Nurse spraying DDT on a hospital bed

That message became unfashionable after the war, when the USDA reverted to its traditional mission of boosting American agricultural yields. Walter E. Dove left the agency, and the USDA started promoting widespread spraying of DDT on crops.

Just as agricultural use was ramping up, the newly constituted WHO also adopted this miracle compound, putting it to use in an ambitious, military-style campaign to eradicate malaria. Not only was it used inside houses, it was also sprayed from aircraft, trucks, and by hand into every conceivable mosquito habitat. If a little was good, more had to be better, and human health trumped all environmental concerns; damn the subtleties, full speed ahead.

The massive doses of DDT soon bred environmental disaster and widespread insect resistance to the pesticide. The more DDT the WHO and the farmers sprayed, the less effect it had, until the leaders of the malaria eradication campaign were forced to surrender, and the farmers were forced onto a treadmill of chemical dependence.

Given this history, it’s easy to understand why malariologists have resisted using DDT again in malaria-endemic areas. But we’re smarter now, so what could go wrong?

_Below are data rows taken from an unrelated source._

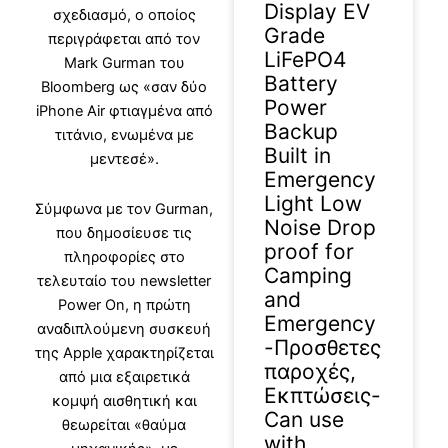
Display EV
σχεδιασμό, ο οποίος
Grade
περιγράφεται από τον
LiFePO4
Mark Gurman του
Battery
Bloomberg ως «σαν δύο
Power
iPhone Air φτιαγμένα από
Backup
τιτάνιο, ενωμένα με
Built in
μεντεσέ».
Emergency
Light Low
Σύμφωνα με τον Gurman,
Noise Drop
που δημοσίευσε τις
proof for
πληροφορίες στο
Camping
τελευταίο του newsletter
and
Power On, η πρώτη
Emergency
αναδιπλούμενη συσκευή
-Προσθετες
της Apple χαρακτηρίζεται
παροχές,
από μια εξαιρετικά
Εκπτώσεις-
κομψή αισθητική και
Can use
θεωρείται «θαύμα
with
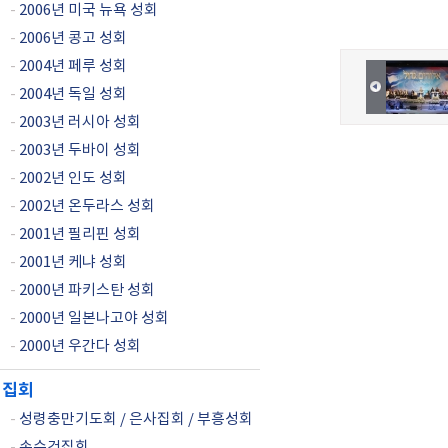
-
2006년 미국 뉴욕 성회
-
2006년 콩고 성회
-
2004년 페루 성회
-
2004년 독일 성회
-
2003년 러시아 성회
-
2003년 두바이 성회
-
2002년 인도 성회
-
2002년 온두라스 성회
-
2001년 필리핀 성회
-
2001년 케냐 성회
-
2000년 파키스탄 성회
-
2000년 일본나고야 성회
-
2000년 우간다 성회
집회
-
성령충만기도회 / 은사집회 / 부흥성회
-
손수건집회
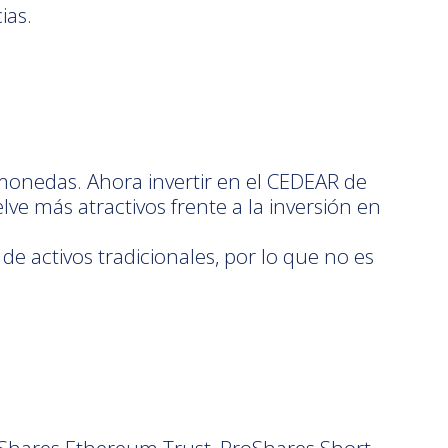
ias.
omonedas. Ahora invertir en el CEDEAR de
ve más atractivos frente a la inversión en
de activos tradicionales, por lo que no es
 iShares Ethereum Trust, ProShares Short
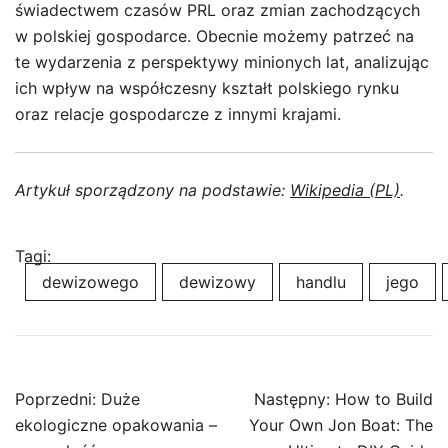
świadectwem czasów PRL oraz zmian zachodzących
w polskiej gospodarce. Obecnie możemy patrzeć na
te wydarzenia z perspektywy minionych lat, analizując
ich wpływ na współczesny kształt polskiego rynku
oraz relacje gospodarcze z innymi krajami.
Artykuł sporządzony na podstawie:
Wikipedia (PL)
.
Tagi:
dewizowego
dewizowy
handlu
jego
Nawigacja
Poprzedni:
Duże
Następny:
How to Build
wpisu
ekologiczne opakowania –
Your Own Jon Boat: The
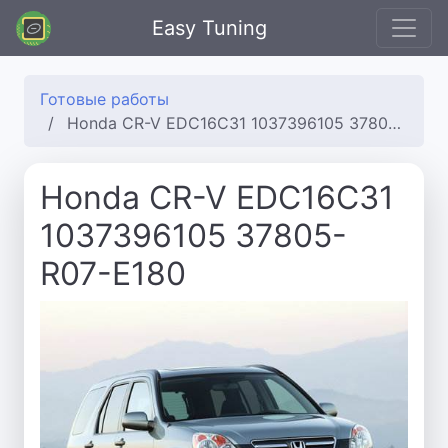
Easy Tuning
Готовые работы
Honda CR-V EDC16C31 1037396105 37805-R07-E180
Honda CR-V EDC16C31
1037396105 37805-
R07-E180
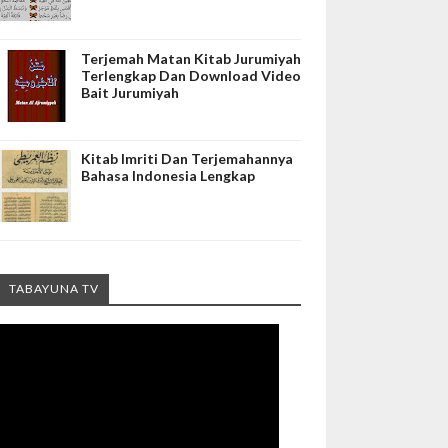
Terjemah Matan Kitab Jurumiyah
Terlengkap Dan Download Video
Bait Jurumiyah
Kitab Imriti Dan Terjemahannya
Bahasa Indonesia Lengkap
TABAYUNA TV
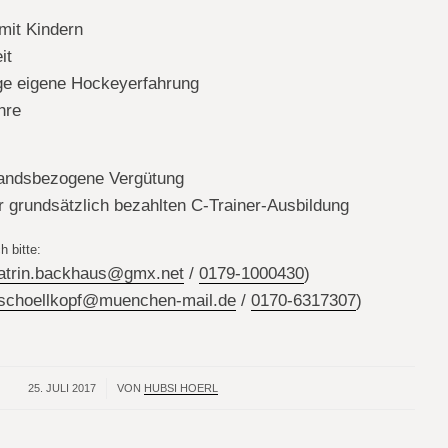
mit Kindern
it
ige eigene Hockeyerfahrung
hre
andsbezogene Vergütung
r grundsätzlich bezahlten C-Trainer-Ausbildung
h bitte:
atrin.backhaus@gmx.net
/
0179-1000430
)
schoellkopf@muenchen-mail.de
/
0170-6317307
)
25. JULI 2017
/
VON
HUBSI HOERL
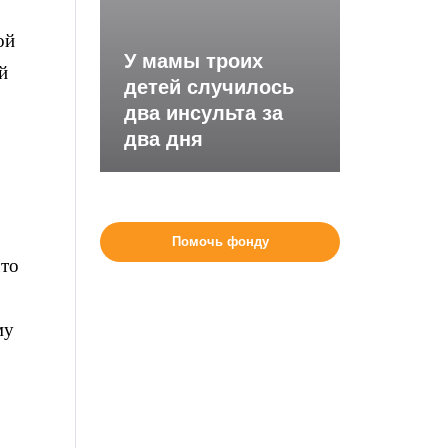
ой
У мамы троих
й
детей случилось
два инсульта за
два дня
Помочь фонду
что
му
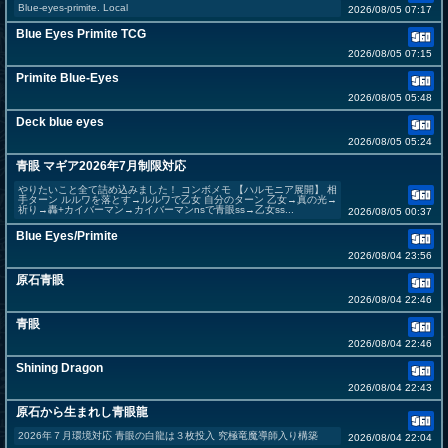
Blue-eyes-primite. Local
2026/08/05 07:17
Blue Eyes Primite TCG
2026/08/05 07:15
Primite Blue-Eyes
2026/08/05 05:48
Deck blue eyes
2026/08/05 05:24
青眼 マギア2026年7月制限対応
やりたいこと全て詰め込みました！ コンボメモ 【ハルモニア展開】 相
手ターン ルルワを落とす→ルルワで乙女 自分のターン 乙女→真の光→
祈り→轟+カイバーマン→カイバーマンnsで青眼ss→乙女ss...
2026/08/05 00:37
Blue Eyes/Primite
2026/08/04 23:56
原石青眼
2026/08/04 22:46
青眼
2026/08/04 22:46
Shining Dragon
2026/08/04 22:43
原石から生まれし青眼龍
2026年７月環境対応 青眼の白龍は３枚投入 究極竜魔導師入り構築
2026/08/04 22:04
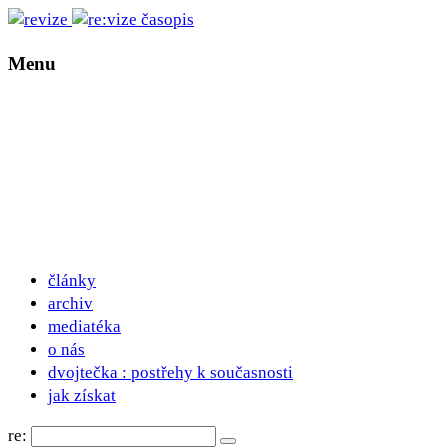
Menu
články
archiv
mediatéka
o nás
dvojtečka : postřehy k současnosti
jak získat
re:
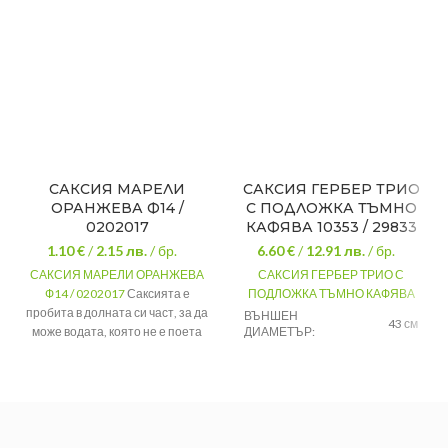
САКСИЯ МАРЕЛИ
САКСИЯ ГЕРБЕР ТРИО
ОРАНЖЕВА Ф14 /
С ПОДЛОЖКА ТЪМНО
0202017
КАФЯВА 10353 / 29833
1.10 €
/
2.15
лв.
/ бр.
6.60 €
/
12.91
лв.
/ бр.
САКСИЯ МАРЕЛИ ОРАНЖЕВА
САКСИЯ ГЕРБЕР ТРИО С
Ф14 / 0202017
Саксията е
ПОДЛОЖКА ТЪМНО КАФЯВА
пробита в долната си част, за да
ВЪНШЕН
43 см
може водата, която не е поета
ДИАМЕТЪР:
от растението да се отече в
ВИСОЧИНА:
16.5 см
купичката. Не можете да
ОБЕМ:
11 литра
допуснете грешка избирайки
семпъл и изящен аксесоар
подходящ за всеки дом!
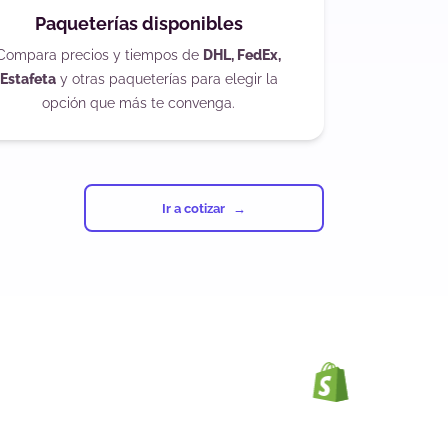
Paqueterías disponibles
Compara precios y tiempos de
DHL, FedEx,
Estafeta
y otras paqueterías para elegir la
opción que más te convenga.
Ir a cotizar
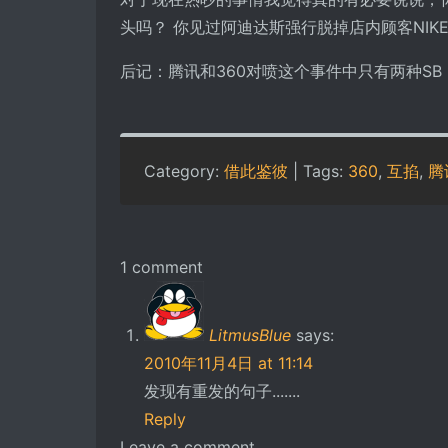
头吗？ 你见过阿迪达斯强行脱掉店内顾客NIK
后记：腾讯和360对喷这个事件中只有两种S
Category:
借此鉴彼
| Tags:
360
,
互掐
,
腾
1 comment
LitmusBlue
says:
2010年11月4日 at 11:14
发现有重发的句子.......
Reply
Leave a comment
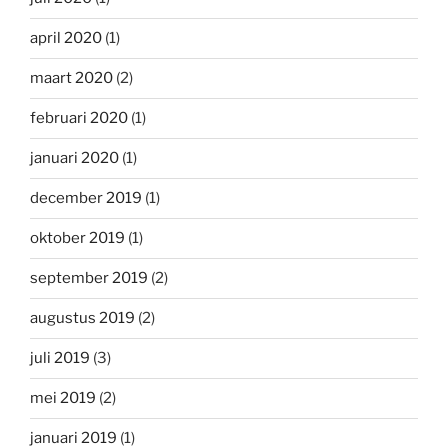
april 2020
(1)
maart 2020
(2)
februari 2020
(1)
januari 2020
(1)
december 2019
(1)
oktober 2019
(1)
september 2019
(2)
augustus 2019
(2)
juli 2019
(3)
mei 2019
(2)
januari 2019
(1)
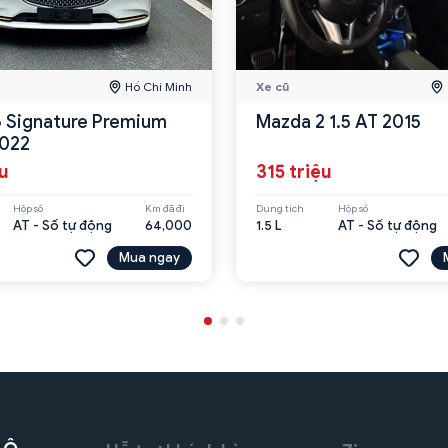
Hồ Chí Minh
Xe cũ
 Signature Premium
Mazda 2 1.5 AT 2015
2022
ệu
315 triệu
Hộp số
Km đã đi
Dung tích
Hộp số
AT - Số tự động
64,000
1.5 L
AT - Số tự động
Mua ngay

For starters, the new campaign will force rich countries to relax bans on DDT-tainted crops. Otherwise, poor African farmers won’t dare let DDT onto their property, for fear that the tiniest bit of cross-contamination could cost them their best foreign customers. Once regulators comply with this change, what’s to keep farmers from using a little cheap DDT here and there to control field infestations? It does work, and poor countries today face the same pressures to boost agricultural yields that the US faced in 1945.

Meanwhile, an overzealous public health worker might decide to use up some extra spray on a few puddles and ponds where mosquitoes are breeding. Higher government officials might also like that idea. Nuance-averse politicians are already paving the way by arguing that the pesticide’s environmental and health risks are overblown, when in fact they continue to reverberate. It might not be long before we’re parachuting cats onto Borneo.

DDT could indeed be an important weapon in combating malaria, but that will require a carefully constructed, fine-grained plan, not another military-style assault backed by science-blind leaders. Used properly, as originally intended and for a narrowly restricted purpose, DDT could be safe for the world. Unfortunately, the world we live in might not be safe for DDT.